Craig Venter is teaming up Dr. Robert Hariri, who once worked directing cell therapy operations at Celgene, a biopharmaceutical company, and engineer Dr. Peter Diamandis, chairman of the X Prize Foundation. Karen Nelson, who headed the J. Craig Venter Institute (JCVI), will lead the microbiome team. They launched a new company called Human Longevity Inc.
Studies — including projects at JCVI — have shown the bacteria, fungi and other creatures living in and on the human body affect diseases from cancer to eczema and dandruff. Hariri says their byproducts may also affect how well we age. “If you eliminate these various diseases, you eliminate the things contributing to unhealthy aging,” Hariri said.
“We believe the key to … make 100 the new 60, is something well within our grasp.”
Stem cells, the body’s master cells, secrete compounds that affect tissues and may be able to turn back the clock on some diseases associated with aging, he added.
It’s just a good time to tackle these kinds of projects, said Diamandis. The science is there, for one. “There is also this explosion of massive computational power,” said Diamandis, whose first X Prize challenge offered $10 million in 1996 to inspire commercial space ventures. (Burt Rutan won in 2004 with SpaceShipOne, a piloted rocket plane.)
“The time for creating extended high-performing humans genetically is now. We believe the key to … make 100 the new 60, is something well within our grasp.”
The new company doesn’t aim to extend human life so much as to help keep people healthy as they get older.
“The challenge is when you live into your 80s, 90s, to 100, living in a way that is decrepit and old is of zero value,” Diamandis said.
So, the goal is to battle all the diseases of aging, Venter said.

Extracted information —
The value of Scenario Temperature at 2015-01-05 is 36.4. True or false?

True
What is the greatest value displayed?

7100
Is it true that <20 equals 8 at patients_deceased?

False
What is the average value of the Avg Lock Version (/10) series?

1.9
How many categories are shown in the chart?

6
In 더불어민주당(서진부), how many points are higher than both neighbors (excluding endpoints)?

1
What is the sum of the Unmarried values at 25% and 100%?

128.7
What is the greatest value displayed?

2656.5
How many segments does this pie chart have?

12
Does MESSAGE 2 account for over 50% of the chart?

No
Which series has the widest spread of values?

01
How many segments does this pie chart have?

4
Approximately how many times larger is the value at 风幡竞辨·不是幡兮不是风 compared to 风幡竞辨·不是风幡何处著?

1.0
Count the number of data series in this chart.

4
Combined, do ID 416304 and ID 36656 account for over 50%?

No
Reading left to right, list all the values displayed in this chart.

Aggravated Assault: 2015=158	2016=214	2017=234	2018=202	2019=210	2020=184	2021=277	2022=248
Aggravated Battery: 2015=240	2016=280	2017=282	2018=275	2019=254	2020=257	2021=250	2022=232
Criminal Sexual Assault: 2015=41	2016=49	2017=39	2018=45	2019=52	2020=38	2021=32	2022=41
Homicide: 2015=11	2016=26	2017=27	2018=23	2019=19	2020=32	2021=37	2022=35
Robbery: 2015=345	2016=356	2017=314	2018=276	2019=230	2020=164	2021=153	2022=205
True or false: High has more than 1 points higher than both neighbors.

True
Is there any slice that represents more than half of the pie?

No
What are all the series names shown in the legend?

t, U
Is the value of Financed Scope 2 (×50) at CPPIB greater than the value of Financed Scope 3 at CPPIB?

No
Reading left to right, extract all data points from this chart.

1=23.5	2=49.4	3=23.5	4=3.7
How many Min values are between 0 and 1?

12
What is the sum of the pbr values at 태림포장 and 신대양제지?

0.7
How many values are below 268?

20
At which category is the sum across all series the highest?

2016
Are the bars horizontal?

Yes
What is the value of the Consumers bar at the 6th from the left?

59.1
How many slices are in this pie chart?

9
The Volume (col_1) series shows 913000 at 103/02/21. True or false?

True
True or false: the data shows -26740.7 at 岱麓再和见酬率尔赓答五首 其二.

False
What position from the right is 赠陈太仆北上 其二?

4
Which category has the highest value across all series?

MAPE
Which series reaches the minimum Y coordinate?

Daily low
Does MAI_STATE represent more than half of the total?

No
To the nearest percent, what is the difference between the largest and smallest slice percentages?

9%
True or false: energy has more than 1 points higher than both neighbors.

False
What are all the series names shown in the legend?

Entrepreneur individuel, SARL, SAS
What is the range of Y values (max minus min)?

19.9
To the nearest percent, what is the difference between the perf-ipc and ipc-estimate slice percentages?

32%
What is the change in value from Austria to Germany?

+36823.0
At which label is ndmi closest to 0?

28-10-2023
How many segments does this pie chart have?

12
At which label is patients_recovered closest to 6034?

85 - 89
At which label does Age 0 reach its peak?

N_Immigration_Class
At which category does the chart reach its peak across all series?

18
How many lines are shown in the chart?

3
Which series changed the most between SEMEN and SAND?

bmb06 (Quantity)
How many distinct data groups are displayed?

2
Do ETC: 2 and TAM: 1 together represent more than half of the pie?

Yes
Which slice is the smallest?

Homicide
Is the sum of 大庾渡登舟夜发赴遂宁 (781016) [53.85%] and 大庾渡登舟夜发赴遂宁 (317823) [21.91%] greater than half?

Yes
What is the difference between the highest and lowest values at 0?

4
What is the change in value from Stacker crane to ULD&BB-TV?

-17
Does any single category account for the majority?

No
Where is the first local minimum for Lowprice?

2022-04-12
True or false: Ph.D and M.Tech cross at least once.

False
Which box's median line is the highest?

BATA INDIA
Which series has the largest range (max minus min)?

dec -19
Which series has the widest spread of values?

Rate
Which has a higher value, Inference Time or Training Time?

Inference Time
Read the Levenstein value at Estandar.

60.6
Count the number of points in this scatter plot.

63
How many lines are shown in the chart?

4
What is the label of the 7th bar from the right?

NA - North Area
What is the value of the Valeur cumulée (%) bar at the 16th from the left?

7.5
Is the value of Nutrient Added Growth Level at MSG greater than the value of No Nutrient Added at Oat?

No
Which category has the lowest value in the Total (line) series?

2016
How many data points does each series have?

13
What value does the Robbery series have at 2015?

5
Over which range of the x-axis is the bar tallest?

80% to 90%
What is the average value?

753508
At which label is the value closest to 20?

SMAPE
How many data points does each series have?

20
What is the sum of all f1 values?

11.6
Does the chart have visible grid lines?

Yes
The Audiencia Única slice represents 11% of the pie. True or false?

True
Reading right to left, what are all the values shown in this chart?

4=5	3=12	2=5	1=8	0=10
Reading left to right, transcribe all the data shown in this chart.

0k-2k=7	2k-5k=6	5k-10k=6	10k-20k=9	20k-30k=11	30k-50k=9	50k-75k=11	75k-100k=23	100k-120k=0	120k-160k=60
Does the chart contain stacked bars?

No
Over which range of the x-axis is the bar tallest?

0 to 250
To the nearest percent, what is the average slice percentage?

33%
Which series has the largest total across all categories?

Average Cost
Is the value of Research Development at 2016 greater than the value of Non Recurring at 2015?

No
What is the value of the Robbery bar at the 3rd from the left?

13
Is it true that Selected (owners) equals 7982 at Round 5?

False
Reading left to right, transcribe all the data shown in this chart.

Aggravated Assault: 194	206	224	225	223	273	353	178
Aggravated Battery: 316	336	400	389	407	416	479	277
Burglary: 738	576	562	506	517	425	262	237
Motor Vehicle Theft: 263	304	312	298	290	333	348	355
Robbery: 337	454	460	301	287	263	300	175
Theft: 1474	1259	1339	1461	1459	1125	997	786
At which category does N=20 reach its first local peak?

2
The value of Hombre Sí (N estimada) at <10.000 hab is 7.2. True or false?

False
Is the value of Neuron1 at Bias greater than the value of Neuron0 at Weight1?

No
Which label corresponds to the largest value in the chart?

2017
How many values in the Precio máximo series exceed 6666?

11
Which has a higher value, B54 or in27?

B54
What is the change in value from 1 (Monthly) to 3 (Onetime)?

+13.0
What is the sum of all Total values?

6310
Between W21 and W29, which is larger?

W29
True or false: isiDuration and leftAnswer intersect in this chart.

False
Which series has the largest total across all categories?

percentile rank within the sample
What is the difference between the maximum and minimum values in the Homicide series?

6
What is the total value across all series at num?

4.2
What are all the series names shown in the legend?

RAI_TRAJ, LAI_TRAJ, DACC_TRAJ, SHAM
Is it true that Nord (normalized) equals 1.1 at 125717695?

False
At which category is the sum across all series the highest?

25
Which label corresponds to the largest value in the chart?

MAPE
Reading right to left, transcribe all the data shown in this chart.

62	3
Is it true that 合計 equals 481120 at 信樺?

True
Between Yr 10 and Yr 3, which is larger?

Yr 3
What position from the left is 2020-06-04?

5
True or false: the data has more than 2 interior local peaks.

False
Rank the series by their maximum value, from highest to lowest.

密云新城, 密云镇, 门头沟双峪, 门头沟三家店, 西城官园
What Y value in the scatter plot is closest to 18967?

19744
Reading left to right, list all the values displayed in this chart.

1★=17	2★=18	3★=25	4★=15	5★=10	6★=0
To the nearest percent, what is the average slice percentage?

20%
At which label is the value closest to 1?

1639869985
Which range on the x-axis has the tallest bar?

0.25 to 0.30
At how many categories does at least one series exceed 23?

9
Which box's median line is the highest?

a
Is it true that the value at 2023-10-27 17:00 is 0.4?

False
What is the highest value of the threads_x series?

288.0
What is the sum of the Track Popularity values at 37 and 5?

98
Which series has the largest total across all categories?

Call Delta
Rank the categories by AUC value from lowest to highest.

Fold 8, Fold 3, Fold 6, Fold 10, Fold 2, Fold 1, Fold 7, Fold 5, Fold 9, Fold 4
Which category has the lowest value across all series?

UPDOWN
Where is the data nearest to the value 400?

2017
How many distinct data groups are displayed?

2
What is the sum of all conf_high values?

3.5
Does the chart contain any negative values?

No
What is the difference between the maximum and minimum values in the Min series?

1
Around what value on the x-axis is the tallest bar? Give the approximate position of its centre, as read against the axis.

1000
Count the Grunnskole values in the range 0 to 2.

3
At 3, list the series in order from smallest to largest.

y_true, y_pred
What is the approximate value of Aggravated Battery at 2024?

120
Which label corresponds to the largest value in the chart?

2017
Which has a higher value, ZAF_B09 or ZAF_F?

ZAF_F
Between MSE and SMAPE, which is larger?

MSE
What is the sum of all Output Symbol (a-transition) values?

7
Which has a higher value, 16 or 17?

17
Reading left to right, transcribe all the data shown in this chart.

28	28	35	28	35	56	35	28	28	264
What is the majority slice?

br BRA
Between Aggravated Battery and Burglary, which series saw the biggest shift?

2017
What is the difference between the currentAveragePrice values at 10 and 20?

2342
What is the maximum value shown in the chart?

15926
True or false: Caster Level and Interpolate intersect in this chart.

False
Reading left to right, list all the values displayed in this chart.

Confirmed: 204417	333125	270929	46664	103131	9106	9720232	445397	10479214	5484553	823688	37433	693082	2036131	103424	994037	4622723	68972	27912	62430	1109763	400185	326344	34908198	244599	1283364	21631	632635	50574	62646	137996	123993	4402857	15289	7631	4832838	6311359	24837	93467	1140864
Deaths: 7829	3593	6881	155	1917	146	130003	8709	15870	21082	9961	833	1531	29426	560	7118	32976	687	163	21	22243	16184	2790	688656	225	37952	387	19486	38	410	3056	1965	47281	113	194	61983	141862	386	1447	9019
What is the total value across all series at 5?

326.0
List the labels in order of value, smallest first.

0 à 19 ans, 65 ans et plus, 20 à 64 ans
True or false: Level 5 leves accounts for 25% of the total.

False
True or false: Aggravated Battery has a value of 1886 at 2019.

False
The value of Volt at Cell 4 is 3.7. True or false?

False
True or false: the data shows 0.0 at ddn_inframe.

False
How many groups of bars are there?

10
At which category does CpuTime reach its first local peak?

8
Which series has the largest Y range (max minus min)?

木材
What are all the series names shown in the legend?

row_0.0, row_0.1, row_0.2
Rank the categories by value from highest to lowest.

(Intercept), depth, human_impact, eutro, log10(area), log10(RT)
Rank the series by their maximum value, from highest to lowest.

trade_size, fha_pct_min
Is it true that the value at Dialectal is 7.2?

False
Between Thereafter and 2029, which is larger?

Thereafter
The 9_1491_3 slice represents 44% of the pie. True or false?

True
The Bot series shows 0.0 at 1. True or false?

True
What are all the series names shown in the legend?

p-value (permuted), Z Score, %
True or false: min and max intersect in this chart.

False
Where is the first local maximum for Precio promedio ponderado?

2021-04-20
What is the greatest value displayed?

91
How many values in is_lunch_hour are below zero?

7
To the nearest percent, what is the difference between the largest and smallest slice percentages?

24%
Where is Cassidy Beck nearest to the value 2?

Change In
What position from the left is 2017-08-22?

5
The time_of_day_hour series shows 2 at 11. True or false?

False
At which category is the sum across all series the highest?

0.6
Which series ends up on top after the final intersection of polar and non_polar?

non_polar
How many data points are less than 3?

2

Set of tasks —
a - In the article on Human Longevity Inc., condense the paragraph that begins "Studies — including projects at JCVI" into a shorter version that keeps its main facts.
b - Echo the article on Human Longevity Inc. word for word, from "Stem cells, the" up to and including "they get older.".

Answers below —
a - Studies, including some at JCVI, show that the bacteria, fungi and other organisms living in and on the body affect diseases ranging from cancer to eczema and dandruff. Hariri says their byproducts may also influence how well people age, since eliminating such diseases removes contributors to unhealthy aging.

b -
Stem cells, the body’s master cells, secrete compounds that affect tissues and may be able to turn back the clock on some diseases associated with aging, he added.
It’s just a good time to tackle these kinds of projects, said Diamandis. The science is there, for one. “There is also this explosion of massive computational power,” said Diamandis, whose first X Prize challenge offered $10 million in 1996 to inspire commercial space ventures. (Burt Rutan won in 2004 with SpaceShipOne, a piloted rocket plane.)
“The time for creating extended high-performing humans genetically is now. We believe the key to … make 100 the new 60, is something well within our grasp.”
The new company doesn’t aim to extend human life so much as to help keep people healthy as they get older.